Among the many spheres of human thought and activity, science – especially natural science– is often singled out as being uniquely and remarkably successful at discovering and explaining truths about the world.   Modern natural science has built its reputation upon more than three hundred years of continuous, rapid, and often momentous technological innovations as well as a strong record of accurate and increasingly precise predictions.

Even granting these points (which some have contested) a number of important questions immediately arise. First, what kinds of inquiry properly count as science and which do not? Is science equally well equipped and successful at answering every kind of important question, or are their meaningful and significant issues that inherently fall outside of its purview?

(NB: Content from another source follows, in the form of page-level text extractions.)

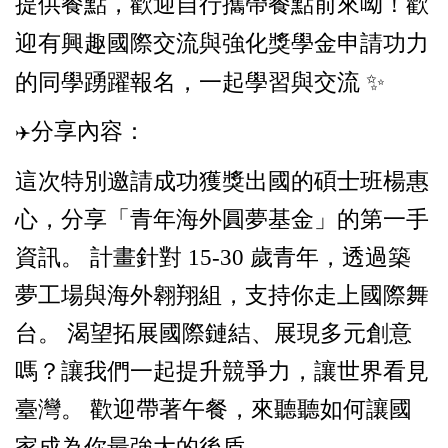
提供餐點，歡迎自行攜帶餐點前來呦！歡
迎有興趣國際交流與強化獎學金申請功力
的同學踴躍報名，一起學習與交流 ✨
分享內容：
✈️
這次特別邀請成功獲獎出國的碩士班楊惠
心，分享「青年海外圓夢基金」的第一手
資訊。 計畫針對 15-30 歲青年，透過築
夢工場與海外翱翔組，支持你走上國際舞
台。 渴望拓展國際鏈結、展現多元創意
嗎？讓我們一起提升競爭力，讓世界看見
臺灣。 歡迎帶著午餐，來聽聽如何讓國
家成為你最強大的後盾。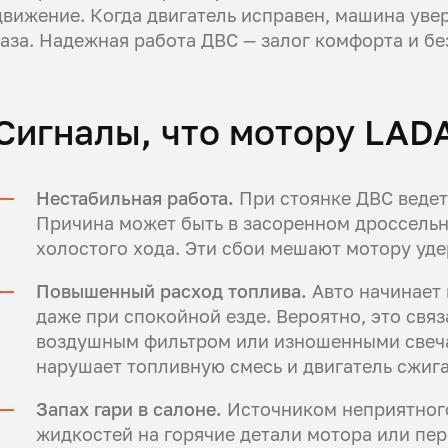
движение. Когда двигатель исправен, машина увер
газа. Надежная работа ДВС — залог комфорта и бе
Сигналы, что мотору LAD
Нестабильная работа.
При стоянке ДВС ведет
Причина может быть в засоренном дроссельн
холостого хода. Эти сбои мешают мотору уде
Повышенный расход топлива.
Авто начинает 
даже при спокойной езде. Вероятно, это свя
воздушным фильтром или изношенными свеча
нарушает топливную смесь и двигатель сжига
Запах гари в салоне.
Источником неприятного
жидкостей на горячие детали мотора или пе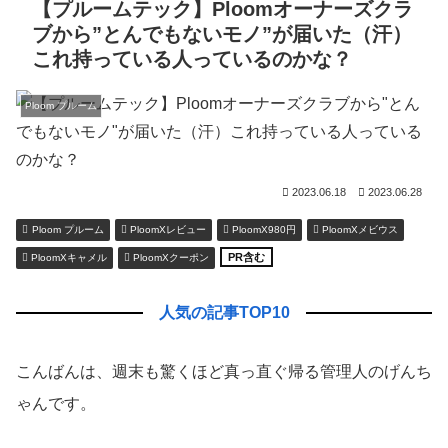
【プルームテック】Ploomオーナーズクラ
ブから”とんでもないモノ”が届いた（汗）
これ持っている人っているのかな？
Ploom プルーム
2023.06.18
2023.06.28
Ploom プルーム
PloomXレビュー
PloomX980円
PloomXメビウス
PR含む
PloomXキャメル
PloomXクーポン
人気の記事TOP10
こんばんは、週末も驚くほど真っ直ぐ帰る管理人のげんち
ゃんです。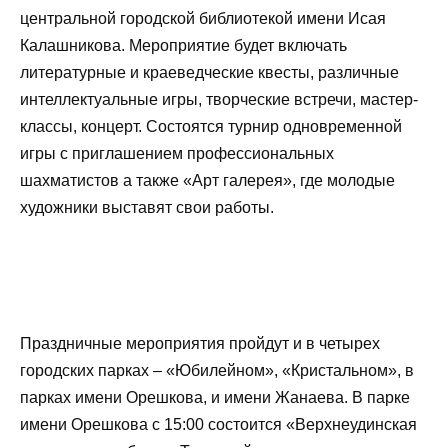
центральной городской библиотекой имени Исая
Калашникова. Мероприятие будет включать
литературные и краеведческие квесты, различные
интеллектуальные игры, творческие встречи, мастер-
классы, концерт. Состоятся турнир одновременной
игры с приглашением профессиональных
шахматистов а также «Арт галерея», где молодые
художники выставят свои работы.
Праздничные мероприятия пройдут и в четырех
городских парках – «Юбилейном», «Кристальном», в
парках имени Орешкова, и имени Жанаева. В парке
имени Орешкова с 15:00 состоится «Верхнеудинская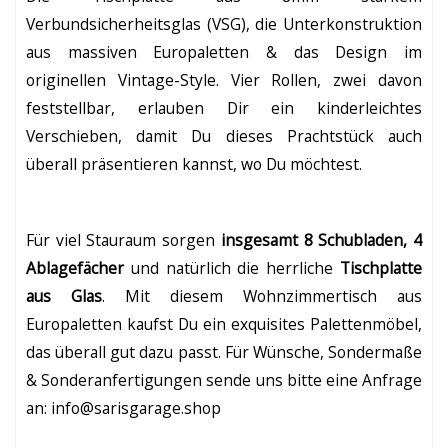
Verbundsicherheitsglas (VSG), die Unterkonstruktion
aus massiven Europaletten & das Design im
originellen Vintage-Style. Vier Rollen, zwei davon
feststellbar, erlauben Dir ein kinderleichtes
Verschieben, damit Du dieses Prachtstück auch
überall präsentieren kannst, wo Du möchtest.
Für viel Stauraum sorgen
insgesamt 8 Schubladen, 4
Ablagefächer
und natürlich die herrliche
Tischplatte
aus Glas
. Mit diesem Wohnzimmertisch aus
Europaletten kaufst Du ein exquisites Palettenmöbel,
das überall gut dazu passt. Für Wünsche, Sondermaße
& Sonderanfertigungen sende uns bitte eine Anfrage
an: info@sarisgarage.shop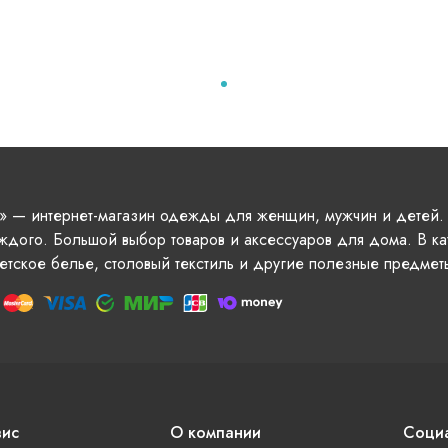
» — интернет-магазин одежды для женщин, мужчин и детей.
ждого. Большой выбор товаров и аксессуаров для дома. В ка
етское белье, столовый текстиль и другие полезные предмет
вис
О компании
Социа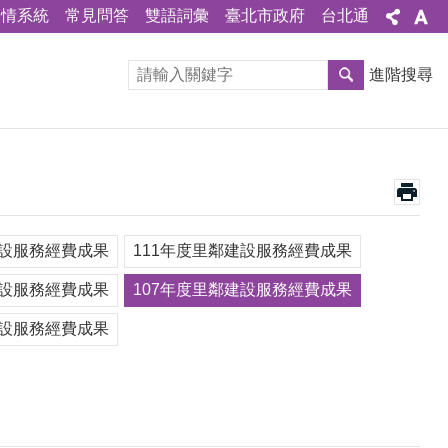
陳情系統
常見問答
雙語詞彙
臺北市政府
台北通
進階搜尋
建設服務經費成果
111年度里鄰建設服務經費成果
建設服務經費成果
107年度里鄰建設服務經費成果
建設服務經費成果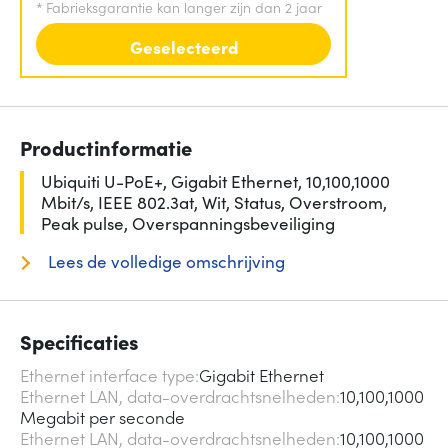
*
Fabrieksgarantie kan langer zijn dan 2 jaar
Geselecteerd
Productinformatie
Ubiquiti U-PoE+, Gigabit Ethernet, 10,100,1000
Mbit/s, IEEE 802.3at, Wit, Status, Overstroom,
Peak pulse, Overspanningsbeveiliging
Lees de volledige omschrijving
Specificaties
Ethernet interface type
Gigabit Ethernet
Ethernet LAN, data-overdrachtsnelheden
10,100,1000
Megabit per seconde
Ethernet LAN, data-overdrachtsnelheden
10,100,1000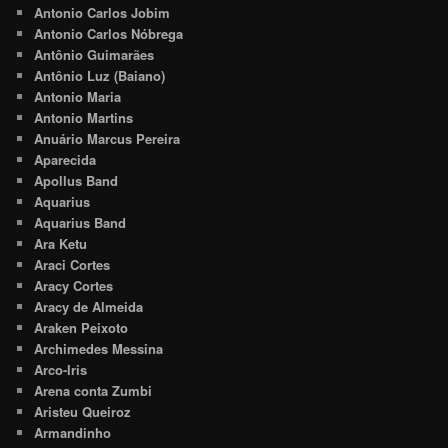
Antonio Carlos Jobim
Antonio Carlos Nóbrega
Antônio Guimarães
Antônio Luz (Baiano)
Antonio Maria
Antonio Martins
Anuário Marcus Pereira
Aparecida
Apollus Band
Aquarius
Aquarius Band
Ara Ketu
Araci Cortes
Aracy Cortes
Aracy de Almeida
Araken Peixoto
Archimedes Messina
Arco-Iris
Arena conta Zumbi
Aristeu Queiroz
Armandinho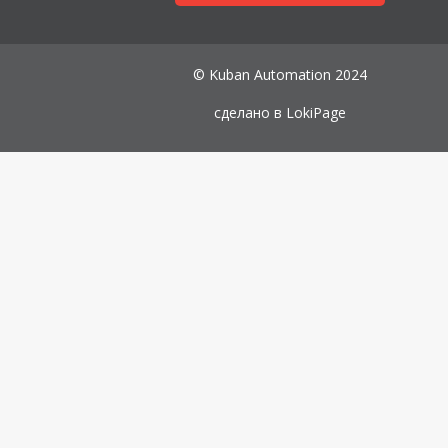
© Kuban Automation 2024
сделано в
LokiPage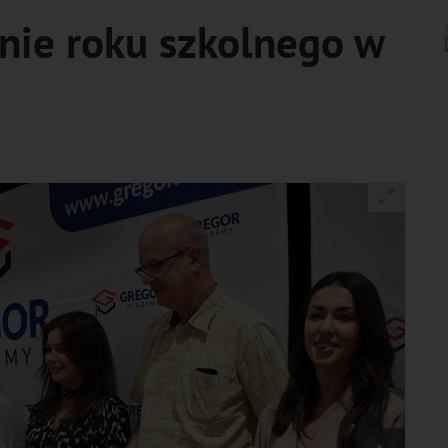
nie roku szkolnego w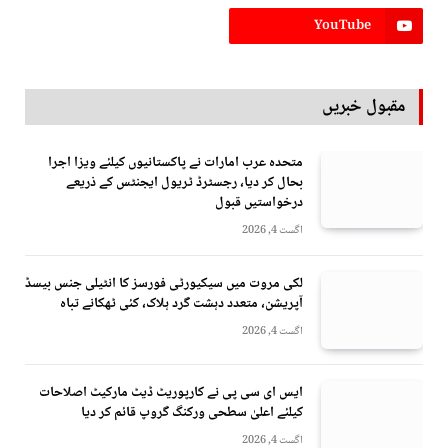
YouTube
مقبول خبریں
متحدہ عرب امارات نے پاکستانیوں کیلئے ویزا اجرا
بحال کر دیا، رجسٹرڈ ٹریول ایجنٹس کے ذریعے
درخواستیں قبول
اگست 4, 2026
لکی مروت میں سیکیورٹی فورسز کا انٹیلی جنس بیسڈ
آپریشن، متعدد دہشت گرد ہلاک، کئی ٹھکانے تباہ
اگست 4, 2026
ایس ای سی پی نے کارپوریٹ ڈیٹ مارکیٹ اصلاحات
کیلئے اعلیٰ سطحی ورکنگ گروپ قائم کر دیا
اگست 4, 2026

Again, granting some things that we can with minimal controversy call legitimate and successful scientific inquiry, what is it about them that makes them ‘uniquely and remarkably successful at discovering and explaining truths about the world’?  In answer to this question, one is typically told that science follows a method of meticulously gathering data through observation and deriving its conclusions solely on that basis.  But is there a unique “scientific method” that makes science successful, and if so, what is it?  Is the gathering of data something entirely innocent of prior assumptions, or do meaningful observations presuppose significant theoretical assumptions on the part of their observers?

Furthermore, does science really tell us the way that the world “really is”, or does it only give us effective ways of coping with apparent phenomena?  Moreover, even if it tells us truthful things about the world, does science explain them?   What is a scientific explanation, and what kinds of accounts are legitimate grounds for scientific explanation, e.g. can we only appeal to laws and mechanisms, or can we talk about natural goals and purposes, i.e. “teleology”?

Finally since science is upheld as a paradigmatic case of rationality, it is important to ask just how rational science and scientific progress really is.  Is it the case that scientific knowledge builds progressively on prior discoveries, or are there occasional, radical breaks, “paradigm shifts”, which owe more to do with a total shift in the goals, assumptions, and methods of groups of scientists, than they do with a progressive uncovering of truth.

These are the questions that we will be addressing in this course.  In discussing these topics we will look at contemporary accounts as well as influential historical theories of science (e.g. Aristotle, Bacon), and we will take real and important cases from the history of science as our examples (e.g. the Copernican revolution, Darwin’s theory of Evolution by natural and sexual selection, etc.)